Bürger-Menschen-Rechte

Rechte der Bürger/Innen, Menschenrechte.                                                                                                               (Dezember 2017)
Bürgerrechte – Ortsbürgerrecht, Gemeindebürgerrecht, Schweizerbürgerrecht sowie Rechte von Einwohner/Innen ohne Stimm- und Wahlrecht.
Endet der Nationalismus an den Grenzen eines Landes oder geht das Spiel um Vor- und Nachteile bis in jede Gemeinde? Ab wann wird Nationalismus zu Rassismus?
Meine Herkunft, Nationalität wurde bei meinen politischen Tätigkeiten immer wieder zu einem Thema.
Der Vater war Deutscher Staatsbürger, geboren 1906
Die Mutter Schweizer Staatsbürgerin, geboren 1905
Durch Heirat wurde  die Mutter 1933 deutsche Staatsbürgerin und es war zudem eine Mischehe, die Mutter römisch katholisch, der Vater reformiert. Wir fünf Kinder, wurden automatisch deutsche Staatsbürger und katholisch erzogen.

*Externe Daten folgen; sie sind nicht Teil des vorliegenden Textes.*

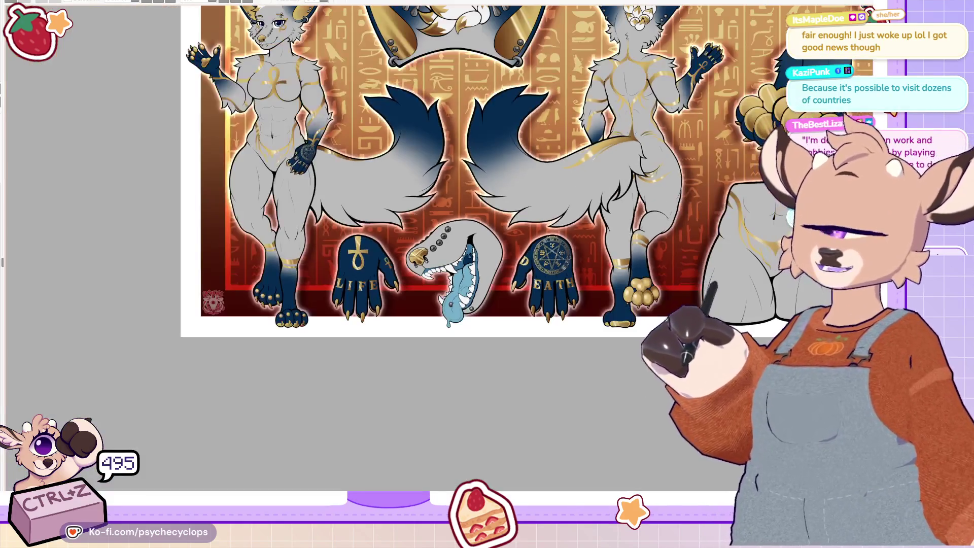
scroll(587, 264, up, 2)
scroll(587, 264, up, 2)
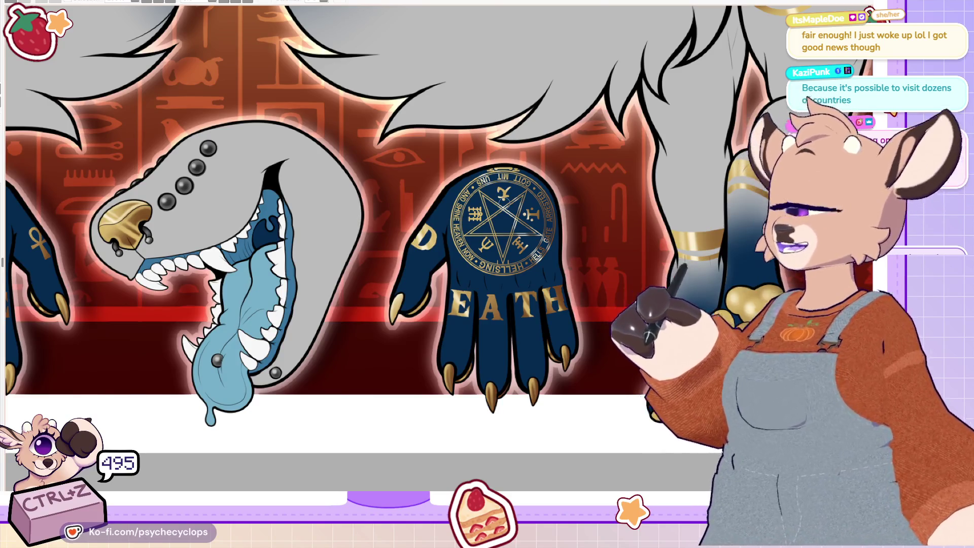
scroll(505, 199, down, 3)
drag(508, 203, 476, 282)
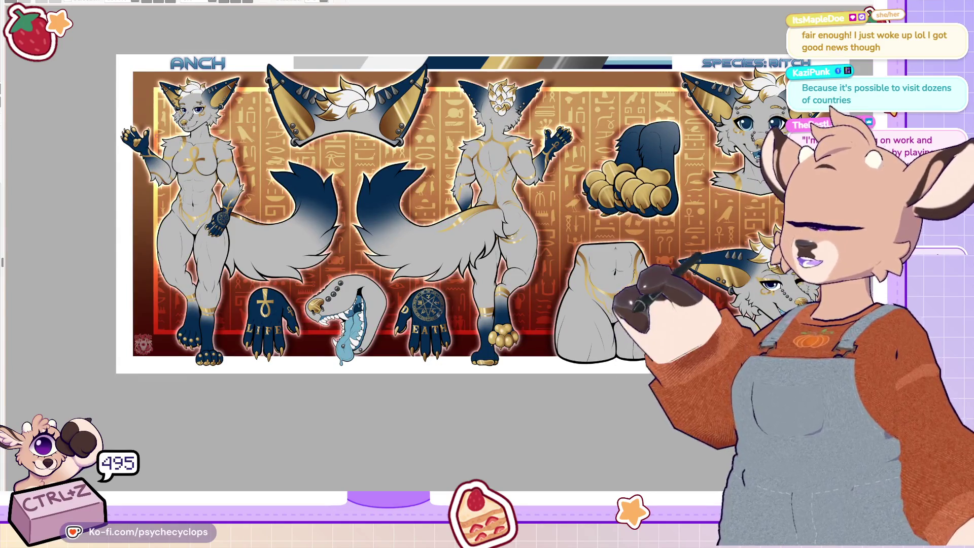
scroll(319, 184, up, 5)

Von 1938 bis 1945 dauerte der unheilvolle zweite Weltkrieg, als Folge davon wurden  Möglichkeiten geschaffen um die Schweizer Bürgerechte wieder zurück zu erlangen, allerdings ohne Doppelbürgerschaft.
Einbürgerung Ja oder Nein, es ging immer um die ganze Familie?
Mit dem nötigen Geld und einem guten Leumund konnte man sich einkaufen. Unsern Eltern fehlte das nötige Geld es wurde für die Familie gebraucht.
Ab 1952 konnten die Ehefrauen mit einem Gesuch das Schweizer Bürgerrecht wieder zurück erhalten, auch für die über 10 Jahre alten Kinder, brauchte es einen guten Leumund, bestätigt von der Gemeindebehörde.
Schweizerbürger, Gemeindebürger von Wittnau
So wurde ich noch vor Abschluss der der Berufslehre Schweizer und wurde zur Rekrutierung aufgeboten, absolvierte anschliessend die Grenadier-Rekrutenschule.
Als Einwohnerbürger von Wittnau habe ich alle Pflichten des Militärdienstes erfüllt. (WK, Schiessen, Gefreiter und Zivilschutz)
1965 wurde meine Frau  durch Heirat von der Ortsbürgerin zur Gemeindebürgerin von Wittnau, und verlor das Ortsbürgerrecht, z.B. Bürgernutzen / Holz. Unsere Kinder wurden wiederum automatisch Gemeindebürger/In.
Personen mit den Rechten und Pflichten der Nation Schweiz können sich aktiv beteiligen, politisch, gewerkschaftlich, in Vereinen, Gemeinden und Religion.
Davon habe ich Gebrauch gemacht und immer wieder ist mir der Weg der Herkunft als Bürger negativ begegnet. Mit dem Hackenkreuz, meine „ehemalige“ Nationalität wurde hinterhältig oder direkt immer wieder gebraucht, also doch kein „richtiger“ Schweizer. Als Sozialdemokrat kein richtiger Christ, auch als engagiertes Mitglied in einer SGB Gewerkschaft?
Von 1986 bis 1994 war ich Gemeindeamman von Wittnau und glaube es war eine erfolgreiche Tätigkeit auch für die Gemeinde, bedingt durch die verschiedenen bis zu ehrverletzenden Machenschaften bleibt die eingangs gestellten Frage: Wann wird Nationalismus zu Rassismus und ist gegen die Menschenrechte - Menschenwürde?
Wer sich öffentlich engagiert, sollte sich gegen Stalker, anonyme Angriffe und Unterstellungen, vorgehen und rechtlich schützen können! Mit zahlreichen Erlebnissen, könnte ich den vorangehenden Text illustrieren und wünsche, dass trotz unterschiedlicher Meinungen, aber mit gegenseitigem Respekt könnten viele unnötige Ausgrenzungen verschiedener Art verhindert werden.